Association de malfaiteurs contre participation à un crime continu : la Cour de cassation clarifie avec l'arrêt n° 28651/2024

En droit pénal, distinguer des faits similaires est crucial. La Cour de cassation, avec l'arrêt n° 28651 (déposé le 05/08/2025, audience du 30/10/2024), a clarifié la frontière entre l'association de malfaiteurs (art. 416 c.p.) et la participation à un crime continu (artt. 110 et 81 c.p.). Cette décision, concernant A. C. M., est vitale pour comprendre les graves conséquences de la qualification d'un groupe comme association criminelle.

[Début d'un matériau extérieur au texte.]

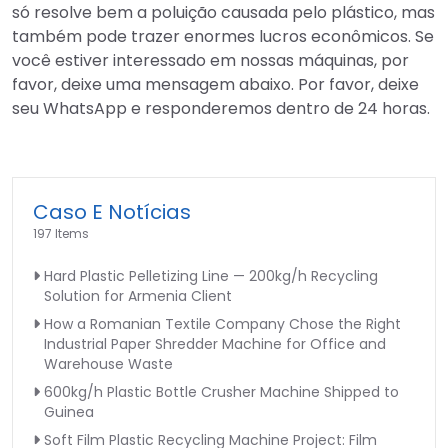
só resolve bem a poluição causada pelo plástico, mas
também pode trazer enormes lucros econômicos. Se
você estiver interessado em nossas máquinas, por
favor, deixe uma mensagem abaixo. Por favor, deixe
seu WhatsApp e responderemos dentro de 24 horas.
Caso E Notícias
197 Items
Hard Plastic Pelletizing Line — 200kg/h Recycling
Solution for Armenia Client
How a Romanian Textile Company Chose the Right
Industrial Paper Shredder Machine for Office and
Warehouse Waste
600kg/h Plastic Bottle Crusher Machine Shipped to
Guinea
Soft Film Plastic Recycling Machine Project: Film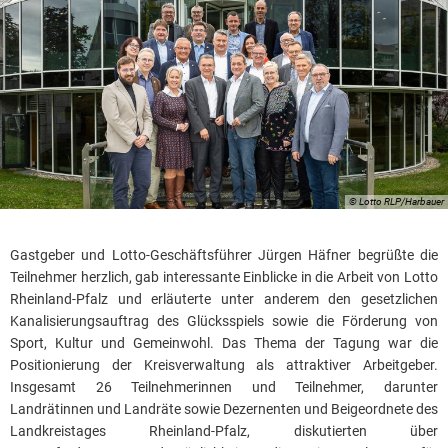
© Lotto RLP/Harbauer
Gastgeber und Lotto-Geschäftsführer Jürgen Häfner begrüßte die
Teilnehmer herzlich, gab interessante Einblicke in die Arbeit von Lotto
Rheinland-Pfalz und erläuterte unter anderem den gesetzlichen
Kanalisierungsauftrag des Glücksspiels sowie die Förderung von
Sport, Kultur und Gemeinwohl. Das Thema der Tagung war die
Positionierung der Kreisverwaltung als attraktiver Arbeitgeber.
Insgesamt 26 Teilnehmerinnen und Teilnehmer, darunter
Landrätinnen und Landräte sowie Dezernenten und Beigeordnete des
Landkreistages Rheinland-Pfalz, diskutierten über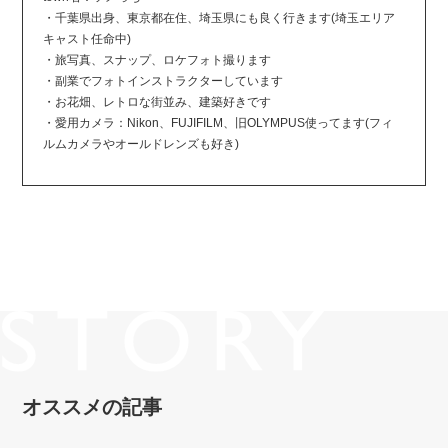
・千葉県出身、東京都在住、埼玉県にも良く行きます(埼玉エリア
キャスト任命中)
・旅写真、スナップ、ロケフォト撮ります
・副業でフォトインストラクターしています
・お花畑、レトロな街並み、建築好きです
・愛用カメラ：Nikon、FUJIFILM、旧OLYMPUS使ってます(フィ
ルムカメラやオールドレンズも好き)
オススメの記事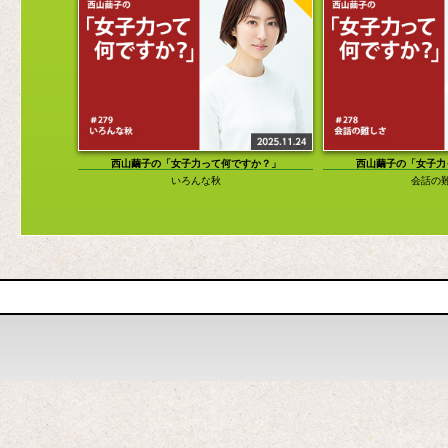
西山繭子の「女子力って何ですか？」
西山繭子の「女子力
いろんな秋
会話の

La distinction : stabilité et programme indéterminé

La différence a une incidence sur les peines et le lien. L'association de malfaiteurs punit l'existence du groupement, pas seulement les crimes-objectifs. L'arrêt (Prés. G. F., Rapp. P. S.) se concentre sur la nature de l'accord criminel.

L'élément distinctif entre le délit d'association de malfaiteurs et la complicité de personnes dans un crime continu est représenté par le caractère de l'accord criminel, qui, aux fins de la configuration du fait visé par l'art. 416 du code pénal, doit être stable et finalisé à la constitution ou au soutien d'une structure collective apte à la réalisation d'un programme délictueux indéterminé, partagé entre les participants, avec la permanence du lien associatif même après la commission des délits individuels. (Dans la motivation, la Cour a précisé que la catégorie des délits associatifs est étrangère à celle de la complicité de personnes dans un crime continu, car dans cette dernière, le programme criminel est de toute façon déterminé, même si de manière tempérée, puisqu'il se réfère à une pluralité de conduites faisant toutes partie d'un même dessein).

La Cour de cassation clarifie que l'accord doit être "stable" et viser une "structure collective" avec un "programme délictueux indéterminé". Cela implique une organisation durable pour des crimes non prédéterminés, avec un lien persistant. Dans la participation à un crime continu, le programme est "déterminé", circonscrit à des conduites déjà prévues.

Critères clés et implications juridiques

La Cour suprême a défini des exigences clés avec des implications importantes :

  • **Stabilité de l'accord :** Lien permanent.
  • **Programme délictueux indéterminé :** Orienté vers un nombre indéfini de crimes.
  • **Structure collective :** Organisation avec des rôles.
  • **Permanence du lien :** Le lien entre les membres persiste.

Ces critères sont vitaux. L'association entraîne des peines plus sévères et des outils d'enquête incisifs. La défense doit démontrer l'absence des exigences associatives pour ramener la conduite à la participation moins grave à un crime continu. L'arrêt n° 28651/2024 offre une orientation claire pour la légalité et la taxativité.

Conclusions : Clarté pour la justice

La décision de la Cour de cassation n° 28651/2024 est une référence essentielle pour l'application des art. 416, 110 et 81 c.p. Elle évalue la nature de l'accord et la structure du groupement, clarifiant que tout groupe de crimes n'est pas une association de malfaiteurs. Clarté vitale pour une justice équitable et proportionnée.